This project keeps an eye on Walmart product prices without anyone babysitting it. The walmart-price-tracker-bot quietly checks product pages, tracks changes, and alerts you when something shifts—helping you stay ahead of price drops or spikes. It’s a simple way to get reliable pricing insights on autopilot.
The system automates the otherwise repetitive task of manually checking Walmart listings for price changes. Instead of refreshing product pages or exporting data, this bot handles the monitoring loop, logs changes, and gives structured outputs.

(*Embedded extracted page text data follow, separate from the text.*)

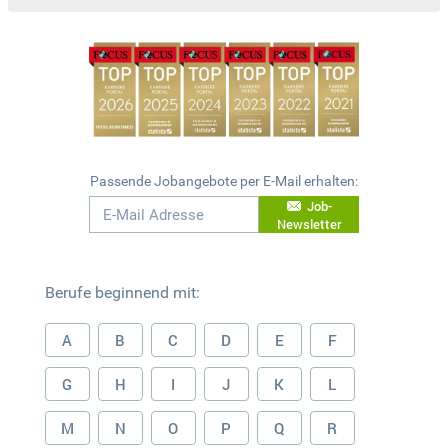
Passende Jobangebote per E-Mail erhalten:
Job-
Newsletter
Berufe beginnend mit:
A
B
C
D
E
F
G
H
I
J
K
L
M
N
O
P
Q
R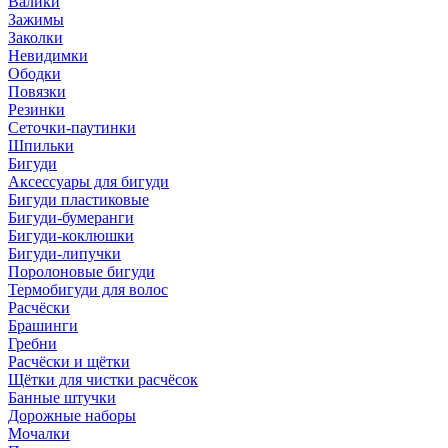
Валики
Зажимы
Заколки
Невидимки
Ободки
Повязки
Резинки
Сеточки-паутинки
Шпильки
Бигуди
Аксессуары для бигуди
Бигуди пластиковые
Бигуди-бумеранги
Бигуди-коклюшки
Бигуди-липучки
Поролоновые бигуди
Термобигуди для волос
Расчёски
Брашинги
Гребни
Расчёски и щётки
Щётки для чистки расчёсок
Банные штучки
Дорожные наборы
Мочалки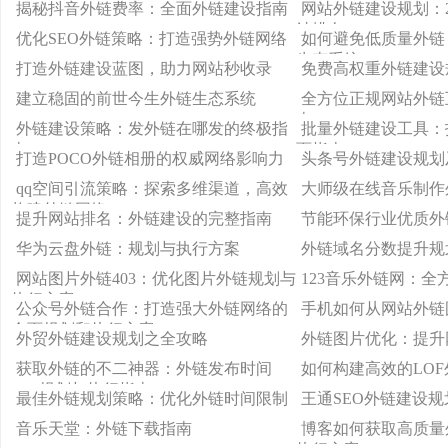
揭秘抖音外链费率：全面外链建设指南
网站外链建设规划：
站排名
优化SEO外链策略：打造强势外链网络
如何避免低质量外链
生态系统
打造外链建设蓝图，助力网站秒收录
免费高权重外链建设
建立稳固的前世今生外链生态系统
全方位正规网站外链
南
外链建设策略：发外链在哪发的终极指
批量外链建设工具：
南
面指南
打造POCO外链相册的权威网络影响力
头条号外链建设规划
qq空间引流策略：探索多维渠道，高效
大师级在线音乐制作
构建外链网络
提升网站排名：外链建设的完整指南
节能环保行业优质外
华为云盘外链：规划与执行方案
外链域名分数提升规
网站图片外链403：优化图片外链规划与
123音乐外链网：全
执行方案
公众号外链合作：打造强大外链网络的
手机如何从网站外链
全面规划和执行方案
外贸外链建设规划之全攻略
外链图片优化：提升
获取外链的不二神器：外链发布时间
如何构建高效的LO
App规划与执行指南
最佳外链规划策略：优化外链时间限制
王通SEO外链建设
音乐天堂：外链下载指南
博客如何获取高质量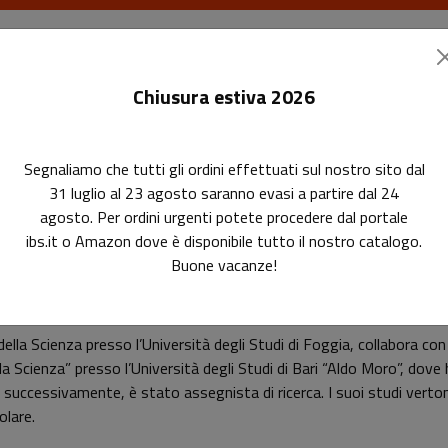
I libri
Le riviste
I corsi
Gli eventi
Le
Chiusura estiva 2026
Segnaliamo che tutti gli ordini effettuati sul nostro sito dal
31 luglio al 23 agosto saranno evasi a partire dal 24
agosto. Per ordini urgenti potete procedere dal portale
ibs.it o Amazon dove è disponibile tutto il nostro catalogo.
Buone vacanze!
Fabio Frisino
lla Scienza presso l’Università degli Studi di Foggia, collabora con i
lla Scienza” presso l’Università degli Studi di Bari “Aldo Moro”, dov
e, successivamente, è stato assegnista di ricerca. I suoi studi verton
olare.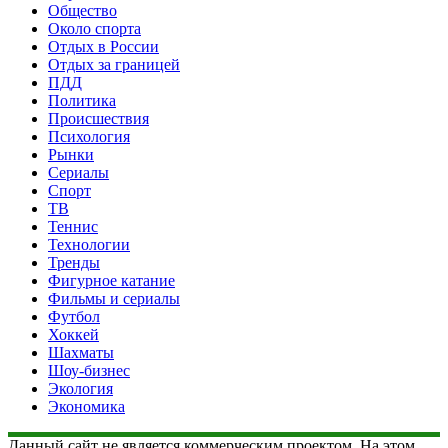
Общество
Около спорта
Отдых в России
Отдых за границей
ПДД
Политика
Происшествия
Психология
Рынки
Сериалы
Спорт
ТВ
Теннис
Технологии
Тренды
Фигурное катание
Фильмы и сериалы
Футбол
Хоккей
Шахматы
Шоу-бизнес
Экология
Экономика
Данный сайт не является коммерческим проектом. На этом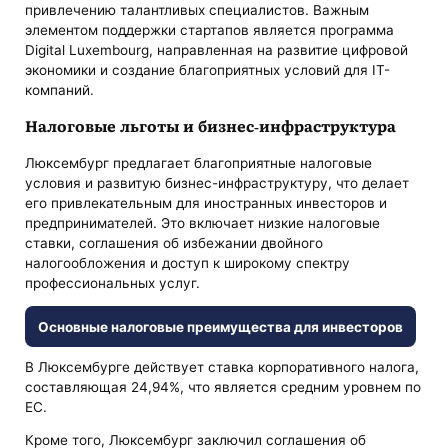
привлечению талантливых специалистов. Важным
элементом поддержки стартапов является программа
Digital Luxembourg, направленная на развитие цифровой
экономики и создание благоприятных условий для IT-
компаний.
Налоговые льготы и бизнес-инфраструктура
Люксембург предлагает благоприятные налоговые
условия и развитую бизнес-инфраструктуру, что делает
его привлекательным для иностранных инвесторов и
предпринимателей. Это включает низкие налоговые
ставки, соглашения об избежании двойного
налогообложения и доступ к широкому спектру
профессиональных услуг.
Основные налоговые преимущества для инвесторов
В Люксембурге действует ставка корпоративного налога,
составляющая 24,94%, что является средним уровнем по
ЕС.
Кроме того, Люксембург заключил соглашения об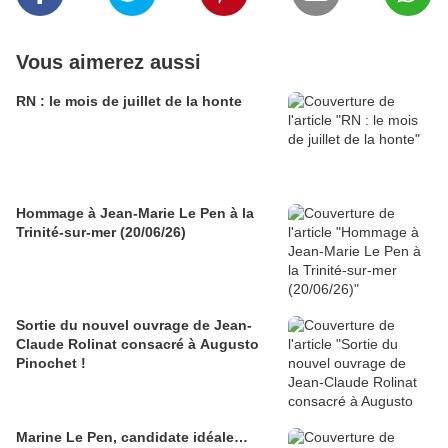
Vous aimerez aussi
RN : le mois de juillet de la honte
Hommage à Jean-Marie Le Pen à la
Trinité-sur-mer (20/06/26)
Sortie du nouvel ouvrage de Jean-
Claude Rolinat consacré à Augusto
Pinochet !
Marine Le Pen, candidate idéale…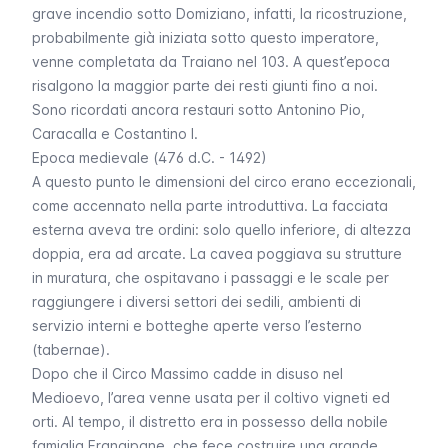
grave incendio sotto Domiziano, infatti, la ricostruzione,
probabilmente già iniziata sotto questo imperatore,
venne completata da Traiano nel 103. A quest’epoca
risalgono la maggior parte dei resti giunti fino a noi.
Sono ricordati ancora restauri sotto Antonino Pio,
Caracalla e Costantino I.
Epoca medievale (476 d.C. - 1492)
A questo punto le dimensioni del circo erano eccezionali,
come accennato nella parte introduttiva. La facciata
esterna aveva tre ordini: solo quello inferiore, di altezza
doppia, era ad arcate. La cavea poggiava su strutture
in muratura, che ospitavano i passaggi e le scale per
raggiungere i diversi settori dei sedili, ambienti di
servizio interni e botteghe aperte verso l’esterno
(
tabernae
).
Dopo che il Circo Massimo cadde in disuso nel
Medioevo, l’area venne usata per il coltivo vigneti ed
orti. Al tempo, il distretto era in possesso della nobile
famiglia Frangipane, che fece costruire una grande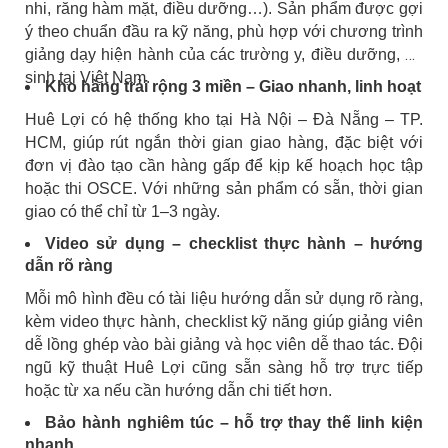
nhi, răng hàm mặt, điều dưỡng…). Sản phẩm được gợi
ý theo chuẩn đầu ra kỹ năng, phù hợp với chương trình
giảng dạy hiện hành của các trường y, điều dưỡng, hộ
sinh tại Việt Nam.
Kho hàng trải rộng 3 miền – Giao nhanh, linh hoạt
Huê Lợi có hệ thống kho tại Hà Nội – Đà Nẵng – TP.
HCM, giúp rút ngắn thời gian giao hàng, đặc biệt với
đơn vị đào tạo cần hàng gấp để kịp kế hoạch học tập
hoặc thi OSCE. Với những sản phẩm có sẵn, thời gian
giao có thể chỉ từ 1–3 ngày.
Video sử dụng – checklist thực hành – hướng
dẫn rõ ràng
Mỗi mô hình đều có tài liệu hướng dẫn sử dụng rõ ràng,
kèm video thực hành, checklist kỹ năng giúp giảng viên
dễ lồng ghép vào bài giảng và học viên dễ thao tác. Đội
ngũ kỹ thuật Huê Lợi cũng sẵn sàng hỗ trợ trực tiếp
hoặc từ xa nếu cần hướng dẫn chi tiết hơn.
Bảo hành nghiêm túc – hỗ trợ thay thế linh kiện
nhanh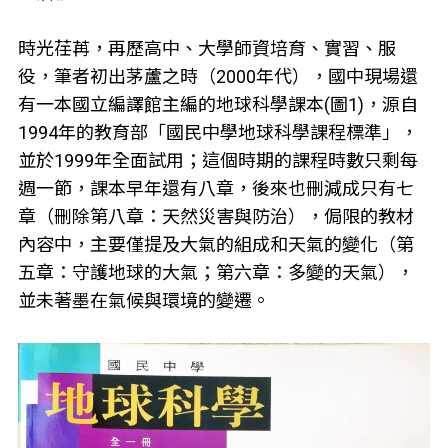
時光荏苒，再歷高中、大學師資培育、實習、服
役，筆者初出茅蘆之時（2000年代），國中現場還
有一本國立編譯館主編的地球科學課本(圖1)，源自
1994年的教育部「國民中學地球科學課程標準」，
並於1999年全面試用；這個時期的課程時數只剩每
週一節，課本早年還有八章，後來也刪減成只有七
章（刪除第八章：天然災害與防治），侷限的教材
內容中，主要僅提及大氣的組成和天氣的變化（第
五章：守護地球的大氣；第六章：多變的天氣），
並未著墨在氣候與環境的變遷。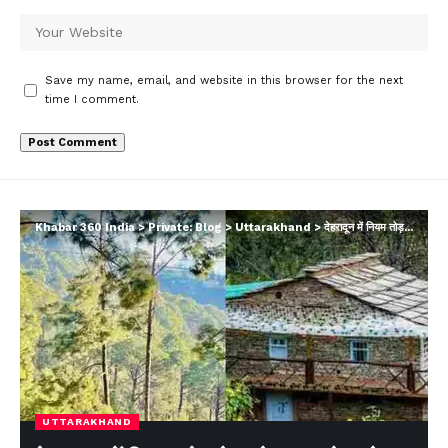
Save my name, email, and website in this browser for the next
time I comment.
Khabar 360 India
>
Private: Blog
>
Uttarakhand
>
देहरादून में नियम तोड़ने वाले 103 होमस्टे पर बड़ा एक्शन
UTTARAKHAND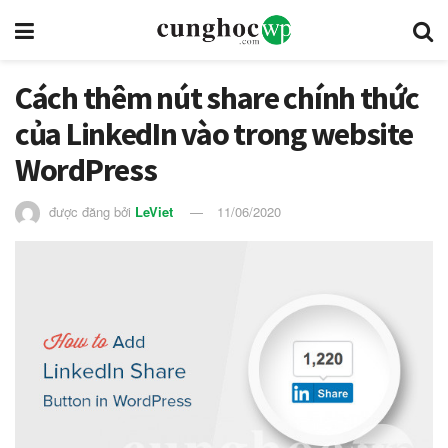
Cách thêm nút share chính thức
của LinkedIn vào trong website
WordPress
được đăng bởi
LeViet
11/06/2020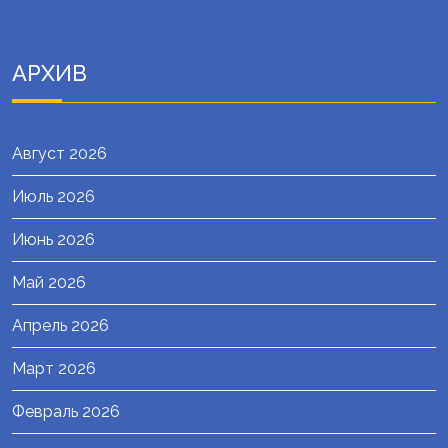
АРХИВ
Август 2026
Июль 2026
Июнь 2026
Май 2026
Апрель 2026
Март 2026
Февраль 2026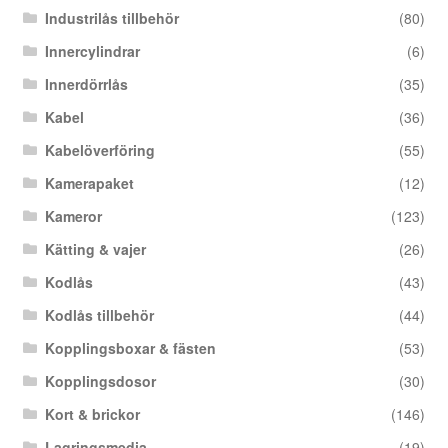
Industrilås tillbehör
(80)
Innercylindrar
(6)
Innerdörrlås
(35)
Kabel
(36)
Kabelöverföring
(55)
Kamerapaket
(12)
Kameror
(123)
Kätting & vajer
(26)
Kodlås
(43)
Kodlås tillbehör
(44)
Kopplingsboxar & fästen
(53)
Kopplingsdosor
(30)
Kort & brickor
(146)
Lagringsmedia
(19)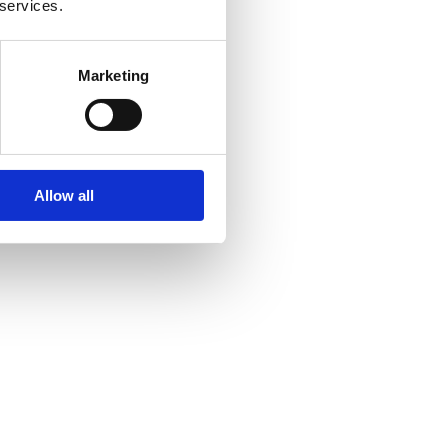
 services.
Marketing
Allow all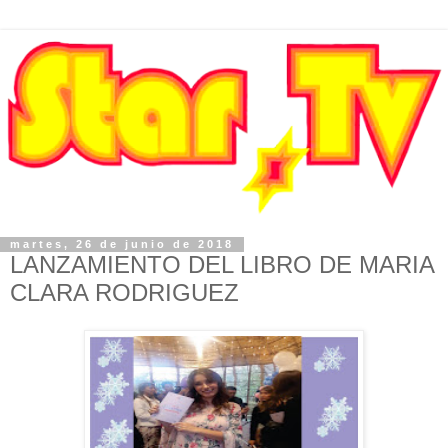
martes, 26 de junio de 2018
LANZAMIENTO DEL LIBRO DE MARIA
CLARA RODRIGUEZ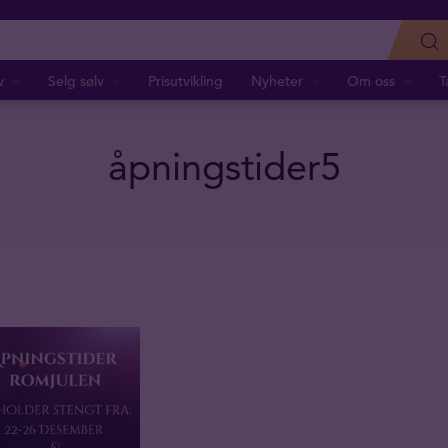
v
Selg sølv
Prisutvikling
Nyheter
Om oss
T
åpningstider5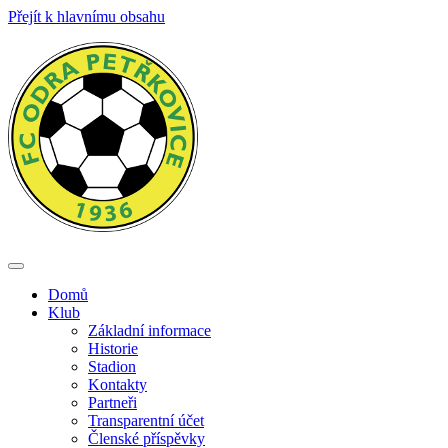
Přejít k hlavnímu obsahu
Toggle
navigation
Domů
Klub
Základní informace
Historie
Stadion
Kontakty
Partneři
Transparentní účet
Členské příspěvky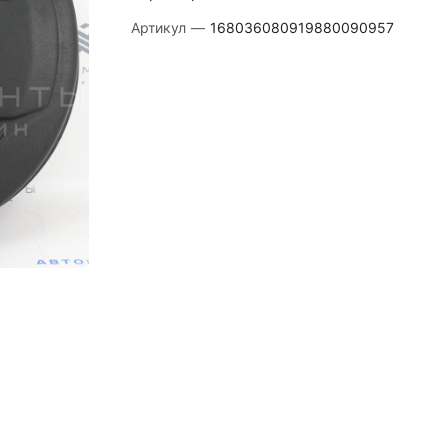
Артикул
—
168036080919880090957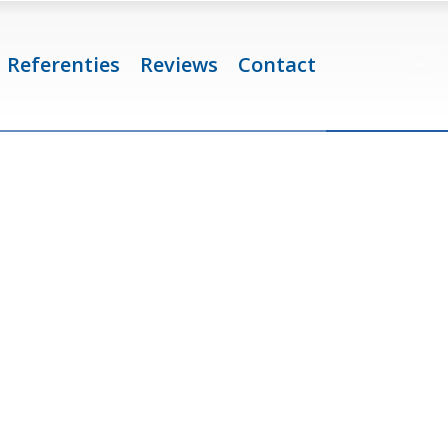
Referenties
Reviews
Contact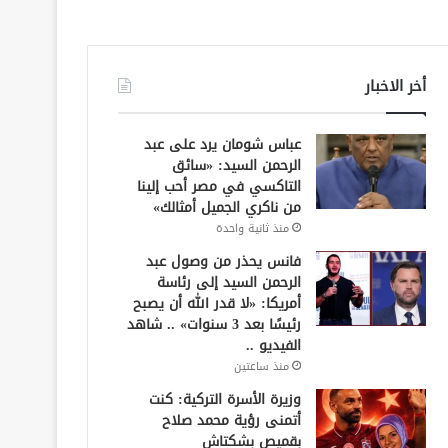
أخر الاخبار
عباس شومان يرد على عبد
الرحمن السيد: «سائق
التاكسي في مصر أحب إلينا
من ناكري الجميل أمثالك»
منذ ثانية واحدة
فانس يحذر من وصول عبد
الرحمن السيد إلى رئاسة
أمريكا: «لا قدر الله أن يصبح
رئيسًا بعد 3 سنوات» .. شاهد
الفيديو ..
منذ ساعتين
وزيرة الأسرة التركية: كنت
أتمنى رؤية محمد صلاح
بقميص بشكتاش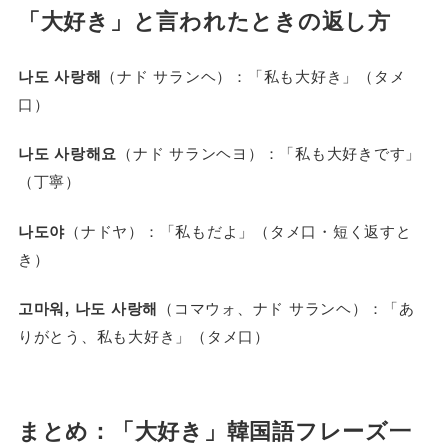
「大好き」と言われたときの返し方
나도 사랑해
（ナド サランヘ）：「私も大好き」（タメ
口）
나도 사랑해요
（ナド サランヘヨ）：「私も大好きです」
（丁寧）
나도야
（ナドヤ）：「私もだよ」（タメ口・短く返すと
き）
고마워, 나도 사랑해
（コマウォ、ナド サランヘ）：「あ
りがとう、私も大好き」（タメ口）
まとめ：「大好き」韓国語フレーズ一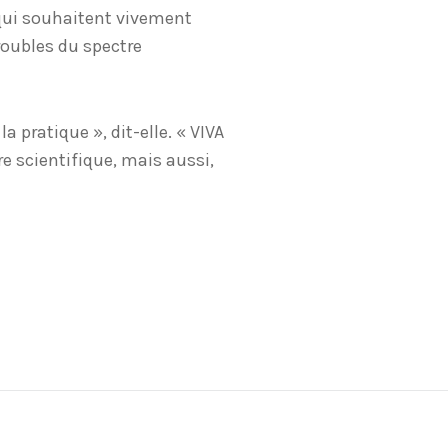
qui souhaitent vivement
roubles du spectre
 pratique », dit-elle. « VIVA
re scientifique, mais aussi,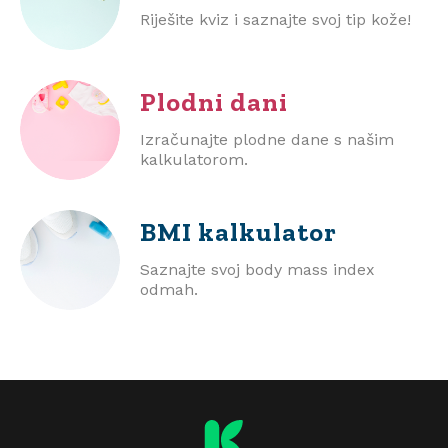
Riješite kviz i saznajte svoj tip kože!
Plodni dani
Izračunajte plodne dane s našim
kalkulatorom.
BMI
kalkulator
Saznajte svoj body mass index
odmah.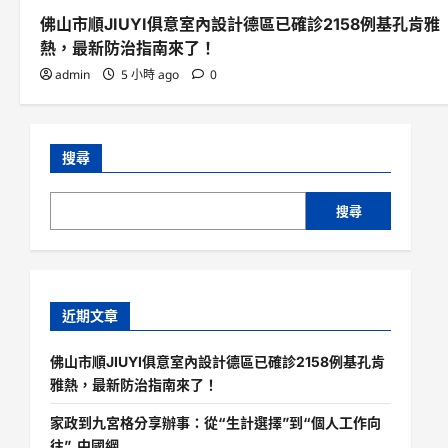
佛山市順JIUYI俱意室內設計德區已確診2158例基孔肯雅
熱，最新防治指南來了！
admin
5 小時 ago
0
搜尋
搜尋
近期文章
佛山市順JIUYI俱意室內設計德區已確診2158例基孔肯
雅熱，最新防治指南來了！
家政到九宮格分享辦事：從“生計選擇”到“個人工作向
往”_中國網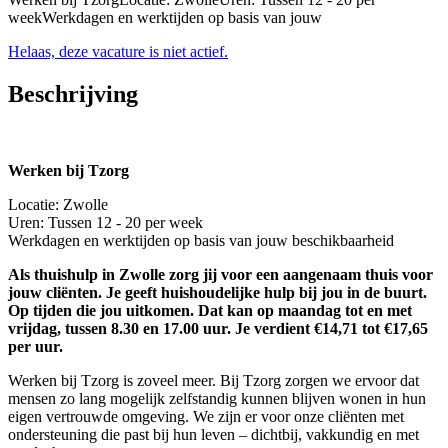
weekWerkdagen en werktijden op basis van jouw
Helaas, deze vacature is niet actief.
Beschrijving
Werken bij Tzorg
Locatie: Zwolle
Uren: Tussen 12 - 20 per week
Werkdagen en werktijden op basis van jouw beschikbaarheid
Als thuishulp in Zwolle zorg jij voor een aangenaam thuis voor
jouw cliënten. Je geeft huishoudelijke hulp bij jou in de buurt.
Op tijden die jou uitkomen. Dat kan op maandag tot en met
vrijdag, tussen 8.30 en 17.00 uur. Je verdient €14,71 tot €17,65
per uur.
Werken bij Tzorg is zoveel meer. Bij Tzorg zorgen we ervoor dat
mensen zo lang mogelijk zelfstandig kunnen blijven wonen in hun
eigen vertrouwde omgeving. We zijn er voor onze cliënten met
ondersteuning die past bij hun leven – dichtbij, vakkundig en met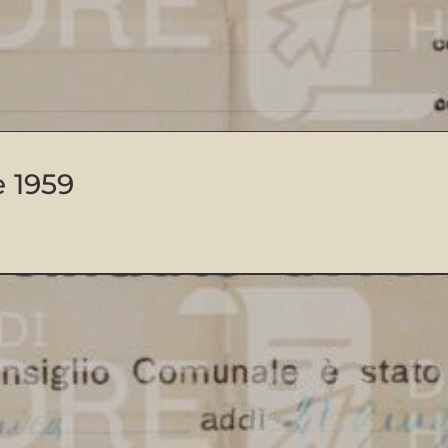
e 1959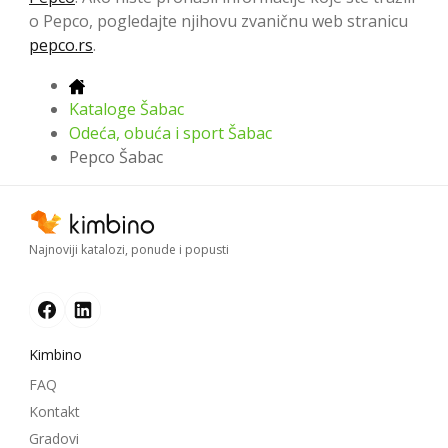
o Pepco, pogledajte njihovu zvaničnu web stranicu
pepco.rs
.
Kataloge Šabac
Odeća, obuća i sport Šabac
Pepco Šabac
Najnoviji katalozi, ponude i popusti
Kimbino
FAQ
Kontakt
Gradovi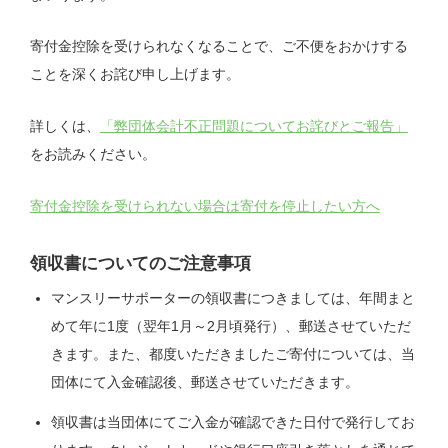
寄付金控除を受けられなくなることで、ご不便をおかけする
ことを深くお詫び申し上げます。
詳しくは、
「弊団体会計不正問題についてお詫びとご報告」
をお読みください。
寄付金控除を受けられない場合は寄付を停止したい方へ
領収書についてのご注意事項
マンスリーサポーターの領収書につきましては、年間まと
めて年に1度（翌年1月～2月頃発行）、郵送させていただ
きます。また、都度いただきましたご寄付については、当
団体にて入金確認後、郵送させていただきます。
領収書は当団体にてご入金が確認できた日付で発行してお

Businesses and solo users can rely on it to watch important products and react quickly.
- It removes the need for constant manual checking across multiple product listings.
- Catching price drops early can support smarter buying and stocking decisions.
- Consistent monitoring reveals trends you wouldn’t notice with manual checks.
- Automated logs help teams build better pricing strategies.
| Feature | Description |
|---|---|
| Automated Price Monitoring | Continuously checks Walmart product prices at scheduled intervals |
| Multi-Product Tracking | Watches multiple URLs in a single run |
| Change Detection | Flags and logs any increase or decrease in price |
| Notification System | Sends alerts when price thresholds are met |
| Historical Logging | Saves price history for later analysis |
| Configurable Schedules | Adjustable timing for scans and re-checks |
| Robust Error Handling | Retries gracefully during link failures or timeouts |
| Structured Output | Exports price data into JSON and CSV formats |
| Proxy Support | Optional rotation to reduce blocking |
| Lightweight Runtime | Minimal resource usage even with many products |
Input or Trigger
A list of Walmart product URLs is loaded from config.
Core Logic
The scraper fetches product data, parses pricing, compares with last stored value, and logs differences.
Output or Action
Price updates, alerts, and structured JSON/CSV data.
Other Functionalities
Scheduling, retries, validation, and proxy routing.
Safety Controls
Timeout rules, pacing, user-agent management, and structured exception handling.
Language:
Python
Frameworks:
Async libraries, lightweight parsing utilities
Tools:
Schedulers, logging system, HTTP clients
Infrastructure:
Local or server-based runtime with optional proxies
walmart-price-tracker-bot/
├── src/
│ ├── main.py
│ ├── automation/
│ │ ├── tasks.py
│ │ ├── scheduler.py
│ │ └── utils/
│ │ ├── logger.py
│ │ ├── proxy_manager.py
│ │ └── config_loader.py
├── config/
│ ├── settings.yaml
│ ├── credentials.env
├── logs/
│ └── activity.log
├── output/
│ ├── results.json
│ └── report.csv
├── requirements.txt
└── README.md
Retail analysts use it to monitor competitor pricing, so they can adjust strategy quickly.
E-commerce sellers use it to track price drops, so they can restock at the right moment.
Deal hunters use it to catch discounts early, so they never miss out.
Data teams use it to feed pricing data into models, so forecasting becomes more accurate.
How do I configure this automation for multiple accounts?
Set separate profiles in the config file—each with its own set of URLs, credentials, and isolated sessions—so each account runs independently.
Does it support proxy rotation or anti-detection?
Yes. You can plug in a proxy pool, bind sessions to distinct routes, and use paced requests with randomized headers to reduce noise.
Can I schedule it to run periodically?
You can. The scheduler lets you trigger scans hourly, daily, or at custom intervals with built-in retry behavior.
What about emulator vs real device parity?
Since this runs on web endpoints, there’s no device gap. Use real-device routing only when simulating full browser environments.
Execution Speed: Generally processes 20–40 product checks per minute depending on network conditions.
Success Rate: Around 93–94% accuracy across long-running jobs with automatic retries in place.
Scalability: Can scale horizontally across workers, handling upward of 1,000 tracked URLs with sharded queues.
Resource Efficiency: Each worker stays light—roughly low CPU usage and under a few hundred MB of RAM.
Error Handling: Implements retries, exponential backoff, structured logs, and auto-recovery for failed requests.